Altered trees that make better paper, insect-resistant cotton, potatoes that contain the right kinds of starches.
Why not just use hemp? Which has evolved with the rest of the planet over many thousands of years?
In addition to these new man-made plants, which wouldn't have occured without us, being less nutritious, usable, and light-weight conserning the ecosystem, they are also less tested.
Reefer madness still spookin' ya? -
Re:Great Idea, but..
Solar - majorly toxic panels, if theres enough to cause a difference there's an increase in the earths reflectivity changing global climate
Use plants, those are safe and can be yummy, too. Some can also be used to produce more than 25,000 products, ranging from dynamite to Cellophane.
Wind - changes rainfall patterns and global climate
Please back up those "facts" with the relevant data.

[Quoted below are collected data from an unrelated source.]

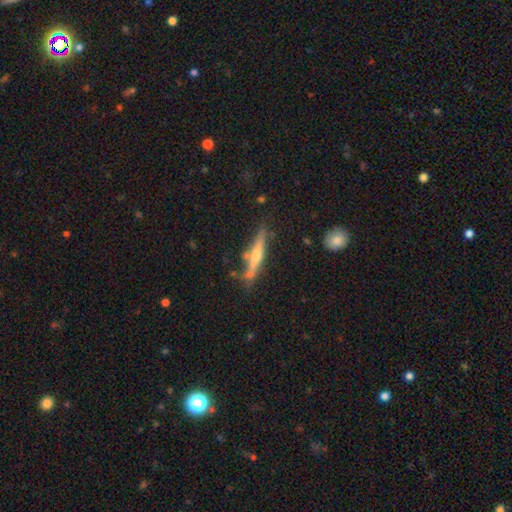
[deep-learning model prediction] smooth_or_featured: featured or disk (p=0.62) [alt: smooth p=0.32]
disk_edge_on: yes (p=0.95) [alt: no p=0.05]
edge_on_bulge: rounded (p=0.80) [alt: none p=0.13]
merging: none (p=0.74) [alt: minor disturbance p=0.15]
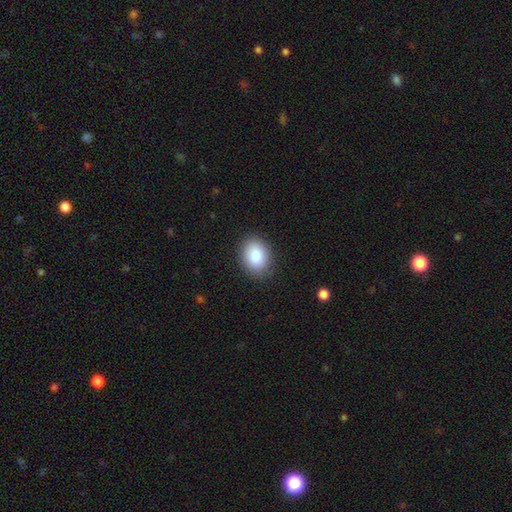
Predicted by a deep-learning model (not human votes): This is clearly a smooth galaxy (87%). How rounded: likely in between (64%). Merging: clearly none (88%).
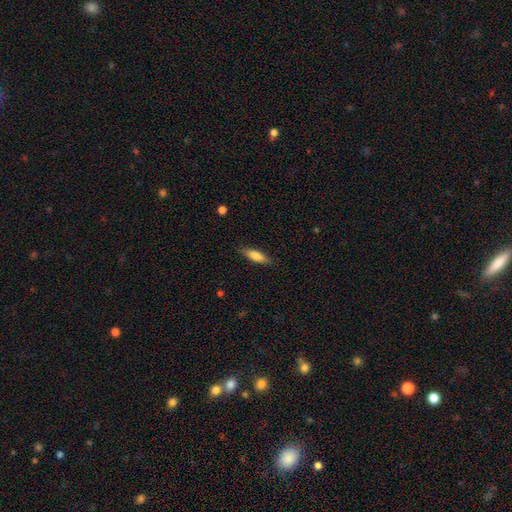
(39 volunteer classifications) Smooth or featured? 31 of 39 (79%) said smooth. How rounded? 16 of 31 (52%) said in between. Merging? 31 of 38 (82%) said none.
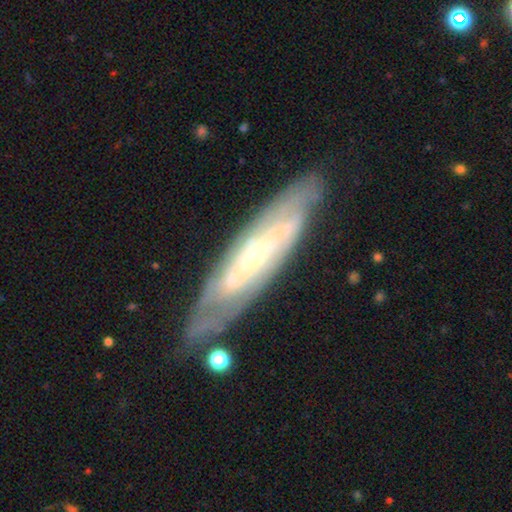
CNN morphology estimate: Smooth or featured? featured or disk (82%)
Edge-on disk? no (75%)
Bar? no (40%)
Spiral arms? yes (87%)
Spiral winding? tight (63%)
Spiral arm count? can't tell (46%)
Bulge size? small (72%)
Merging? none (77%)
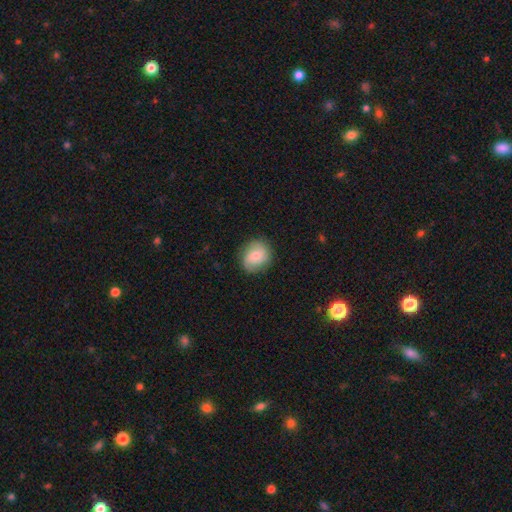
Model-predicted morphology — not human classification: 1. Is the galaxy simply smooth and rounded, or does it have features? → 53% smooth, 39% featured or disk, 8% star or artifact.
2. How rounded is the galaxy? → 73% round, 26% in between, 1% cigar-shaped.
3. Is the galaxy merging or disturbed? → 81% none, 14% minor disturbance, 4% major disturbance, 1% merger.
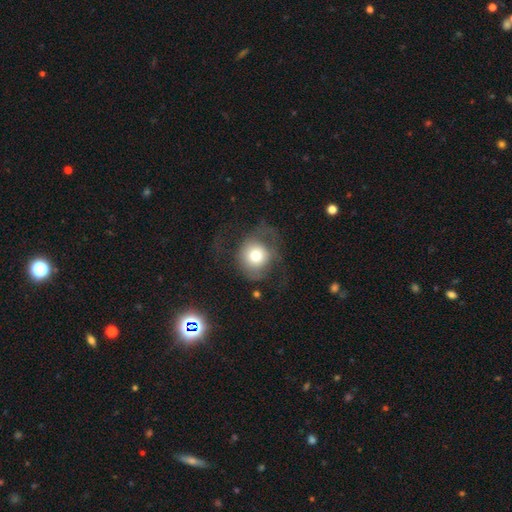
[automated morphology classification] Smooth or featured: smooth — 64% (featured or disk — 27%)
How rounded: round — 83% (in between — 16%)
Merging: major disturbance — 41% (none — 39%)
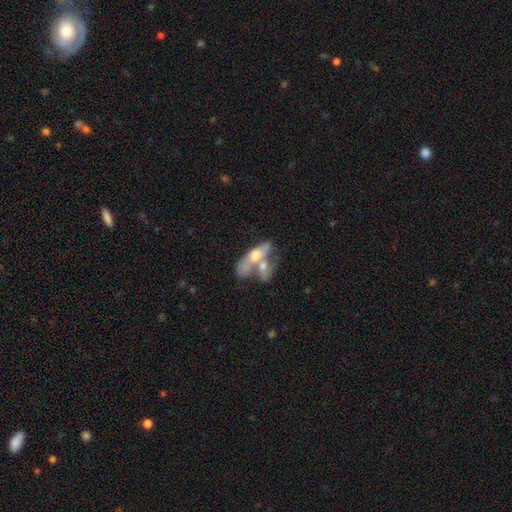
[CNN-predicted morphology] Q: Smooth or featured?
A: featured or disk (48%); runner-up: smooth (44%)
Q: Merging?
A: merger (65%); runner-up: none (16%)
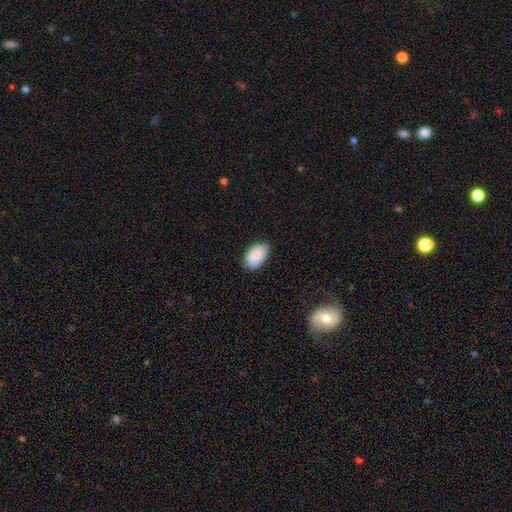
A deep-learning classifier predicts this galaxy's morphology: type=smooth (83%); roundness=in between (92%); merging=none (80%).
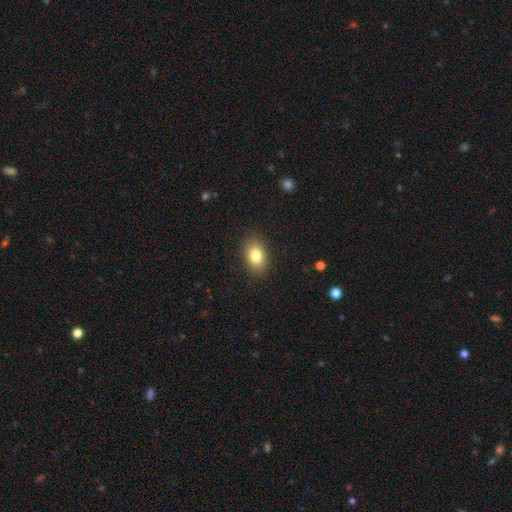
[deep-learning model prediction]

Besides, a turbine farm blocks less air than a few skyscrapers.
Tidal - changes sediment flow rate causing erosion elsewhere, and reduces velocity of water which might affect global currents, changing global climate
And nuclear plants might have nasty accidents that kill thousands and sneaky goings-on that kill too few to get as much attention. -
Re:Hemp does this
of course i did not preview... so they are going to keep engineering plants to patent and sell, because there is money in patented plants and not in what occurs naturaly, instead of lifting a law that was enacted due to lobbyists from corporate industry. sound familiar? and even though hemp was illegal, farmers were asked to grow it during WW2 because nothing makes better rope. Or paper, or fiber, more nutritious than soybeans.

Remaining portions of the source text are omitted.